::: TEXT PASSAGE :::

His liberality and freedom from "all narrowness as to sects and opinions"
are manifest in the following passages:--
"Men who sincerely apply their minds to true virtue, and find an inward
support from above, by which all vicious inclinations are made subject;
who love God sincerely, and prefer the real good of mankind universally
to their own private interest,--though these, through the strength of
education and tradition, may remain under some great speculative errors,
it would be uncharitable to say that therefore God rejects them. The
knowledge and goodness of Him who creates, supports, and gives
understanding to all men are superior to the various states and
circumstances of His creatures, which to us appear the most difficult.
Idolatry indeed is wickedness; but it is the thing, not the name, which
is so. Real idolatry is to pay that adoration to a creature which is
known to be due only to the true God.
"He who professeth to believe in one Almighty Creator, and in His Son
Jesus Christ, and is yet more intent on the honors, profits, and
friendships of the world than he is, in singleness of heart, to stand
faithful to the Christian religion, is in the channel of idolatry; while
the Gentile, who, notwithstanding some mistaken opinions, is established
in the true principle of virtue, and humbly adores an Almighty Power, may
be of the number that fear God and work righteousness."
Nowhere has what is called the "Labor Question," which is now agitating
the world, been discussed more wisely and with a broader humanity than in
these essays. His sympathies were with the poor man, yet the rich too
are his brethren, and he warns them in love and pity of the consequences
of luxury and oppression:--
"Every degree of luxury, every demand for money inconsistent with the
Divine order, hath connection with unnecessary labors."
"To treasure up wealth for another generation, by means of the immoderate
labor of those who in some measure depend upon us, is doing evil at
present, without knowing that wealth thus gathered may not be applied to
evil purposes when we are gone. To labor hard, or cause others to do so,
that we may live conformably to customs which our Redeemer
discountenanced by His example, and which are contrary to Divine order,
is to manure a soil for propagating an evil seed in the earth."

::: MATERIAL TO PROCESS :::

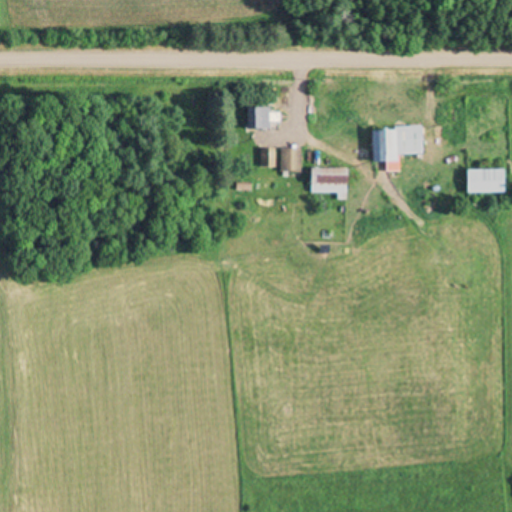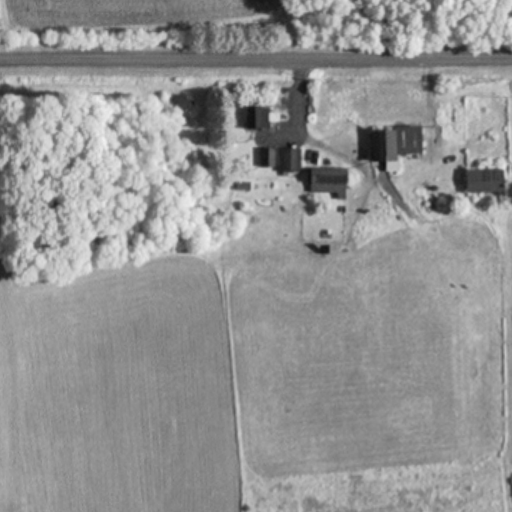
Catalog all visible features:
road: (256, 63)
building: (255, 119)
building: (393, 145)
building: (266, 159)
building: (289, 161)
building: (327, 183)
building: (483, 183)
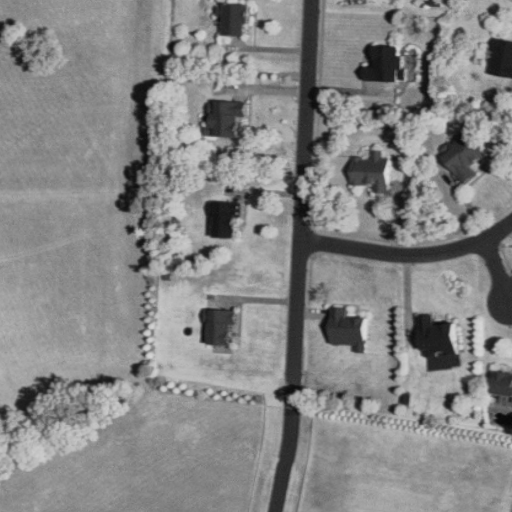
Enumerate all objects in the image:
building: (235, 18)
building: (236, 18)
building: (502, 57)
building: (502, 57)
building: (387, 63)
building: (387, 64)
building: (228, 118)
building: (229, 118)
building: (463, 153)
building: (464, 154)
building: (373, 171)
building: (373, 171)
building: (227, 217)
building: (226, 219)
road: (410, 254)
road: (300, 256)
road: (498, 273)
building: (222, 325)
building: (221, 326)
building: (348, 328)
building: (350, 329)
building: (439, 336)
building: (437, 337)
building: (503, 381)
building: (504, 385)
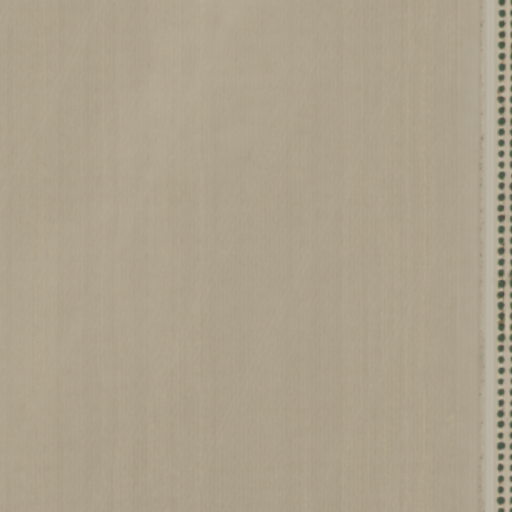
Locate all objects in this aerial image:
crop: (239, 255)
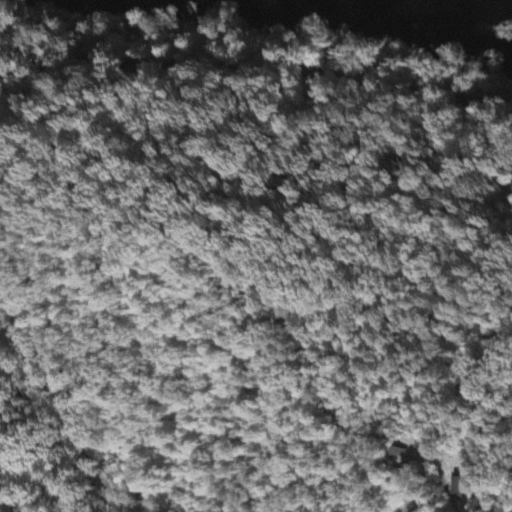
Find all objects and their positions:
railway: (255, 71)
building: (464, 489)
road: (404, 496)
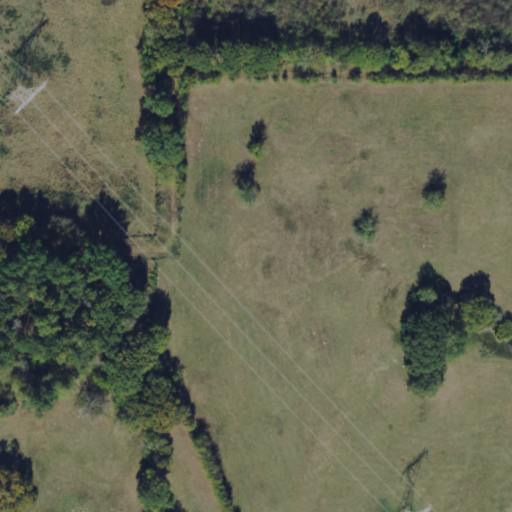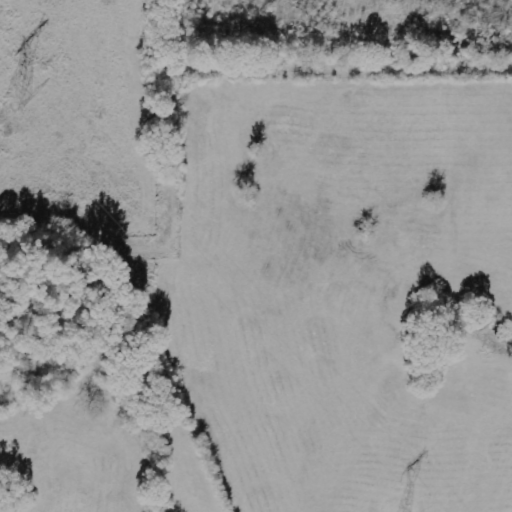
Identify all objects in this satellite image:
power tower: (23, 97)
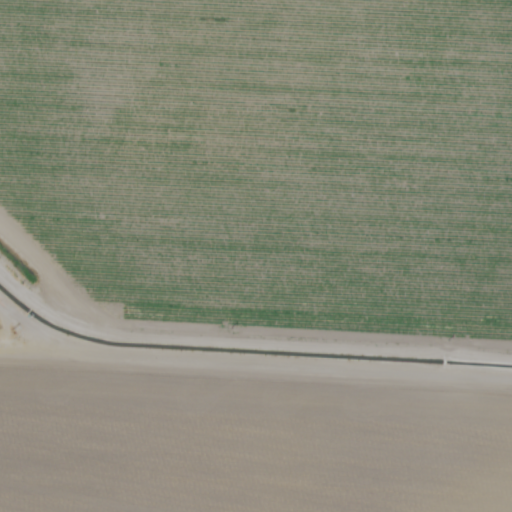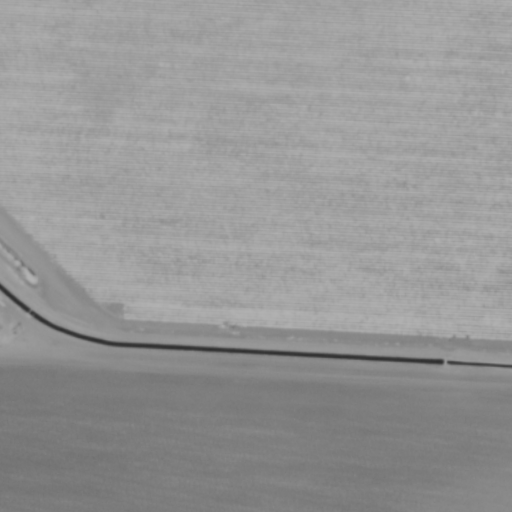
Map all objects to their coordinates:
crop: (256, 256)
road: (33, 356)
road: (247, 371)
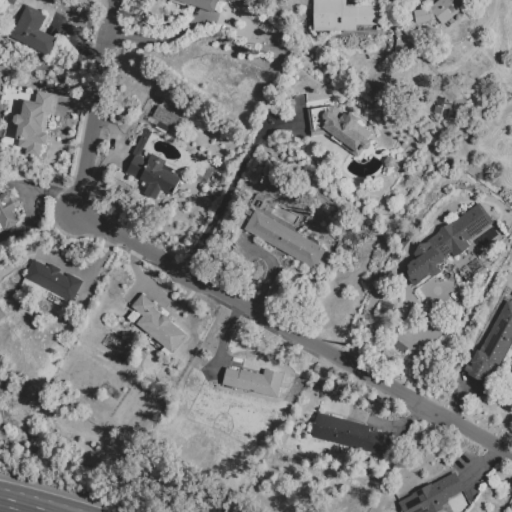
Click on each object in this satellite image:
building: (11, 0)
building: (10, 1)
building: (246, 2)
road: (110, 3)
building: (200, 3)
building: (201, 4)
building: (435, 11)
building: (437, 11)
building: (341, 15)
building: (346, 16)
building: (32, 30)
building: (34, 30)
road: (176, 31)
road: (78, 41)
road: (74, 102)
building: (164, 116)
building: (166, 117)
building: (32, 123)
building: (32, 123)
building: (338, 127)
building: (338, 127)
road: (107, 156)
building: (389, 162)
building: (150, 171)
building: (152, 171)
road: (234, 184)
road: (25, 201)
building: (6, 212)
building: (283, 238)
building: (285, 239)
building: (444, 243)
building: (445, 244)
road: (63, 262)
road: (266, 269)
road: (137, 277)
building: (51, 279)
building: (52, 280)
road: (197, 280)
building: (156, 324)
building: (157, 324)
road: (222, 336)
road: (423, 337)
building: (493, 342)
building: (127, 346)
building: (399, 346)
building: (492, 346)
building: (120, 356)
building: (252, 380)
building: (254, 380)
road: (458, 401)
road: (403, 423)
building: (344, 432)
building: (347, 434)
road: (482, 466)
building: (429, 495)
building: (433, 495)
road: (11, 499)
road: (62, 505)
road: (32, 507)
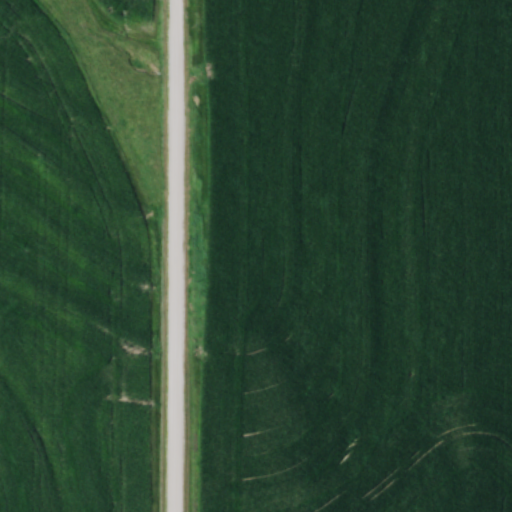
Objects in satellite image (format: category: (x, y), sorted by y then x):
road: (180, 256)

:::

> _SET TASKS_
A - Transcribe the whole passage on idolatry and labor without any changes.
B - Give the part of the entries that opens at their start and closes with the line containing "road: (404, 496)", as a numbered list. Include both ends, leave out blank lines, and omit the pictures.
The passage and the entries come from separate, unrelated sources.

> _SOLUTION LIST_
A -
His liberality and freedom from "all narrowness as to sects and opinions"
are manifest in the following passages:--
"Men who sincerely apply their minds to true virtue, and find an inward
support from above, by which all vicious inclinations are made subject;
who love God sincerely, and prefer the real good of mankind universally
to their own private interest,--though these, through the strength of
education and tradition, may remain under some great speculative errors,
it would be uncharitable to say that therefore God rejects them. The
knowledge and goodness of Him who creates, supports, and gives
understanding to all men are superior to the various states and
circumstances of His creatures, which to us appear the most difficult.
Idolatry indeed is wickedness; but it is the thing, not the name, which
is so. Real idolatry is to pay that adoration to a creature which is
known to be due only to the true God.
"He who professeth to believe in one Almighty Creator, and in His Son
Jesus Christ, and is yet more intent on the honors, profits, and
friendships of the world than he is, in singleness of heart, to stand
faithful to the Christian religion, is in the channel of idolatry; while
the Gentile, who, notwithstanding some mistaken opinions, is established
in the true principle of virtue, and humbly adores an Almighty Power, may
be of the number that fear God and work righteousness."
Nowhere has what is called the "Labor Question," which is now agitating
the world, been discussed more wisely and with a broader humanity than in
these essays. His sympathies were with the poor man, yet the rich too
are his brethren, and he warns them in love and pity of the consequences
of luxury and oppression:--
"Every degree of luxury, every demand for money inconsistent with the
Divine order, hath connection with unnecessary labors."
"To treasure up wealth for another generation, by means of the immoderate
labor of those who in some measure depend upon us, is doing evil at
present, without knowing that wealth thus gathered may not be applied to
evil purposes when we are gone. To labor hard, or cause others to do so,
that we may live conformably to customs which our Redeemer
discountenanced by His example, and which are contrary to Divine order,
is to manure a soil for propagating an evil seed in the earth."

B -
1. Catalog all visible features:
2. road: (256, 63)
3. building: (255, 119)
4. building: (393, 145)
5. building: (266, 159)
6. building: (289, 161)
7. building: (327, 183)
8. building: (483, 183)
9. Enumerate all objects in the image:
10. building: (235, 18)
11. building: (236, 18)
12. building: (502, 57)
13. building: (502, 57)
14. building: (387, 63)
15. building: (387, 64)
16. building: (228, 118)
17. building: (229, 118)
18. building: (463, 153)
19. building: (464, 154)
20. building: (373, 171)
21. building: (373, 171)
22. building: (227, 217)
23. building: (226, 219)
24. road: (410, 254)
25. road: (300, 256)
26. road: (498, 273)
27. building: (222, 325)
28. building: (221, 326)
29. building: (348, 328)
30. building: (350, 329)
31. building: (439, 336)
32. building: (437, 337)
33. building: (503, 381)
34. building: (504, 385)
35. Locate all objects in this aerial image:
36. crop: (239, 255)
37. Find all objects and their positions:
38. railway: (255, 71)
39. building: (464, 489)
40. road: (404, 496)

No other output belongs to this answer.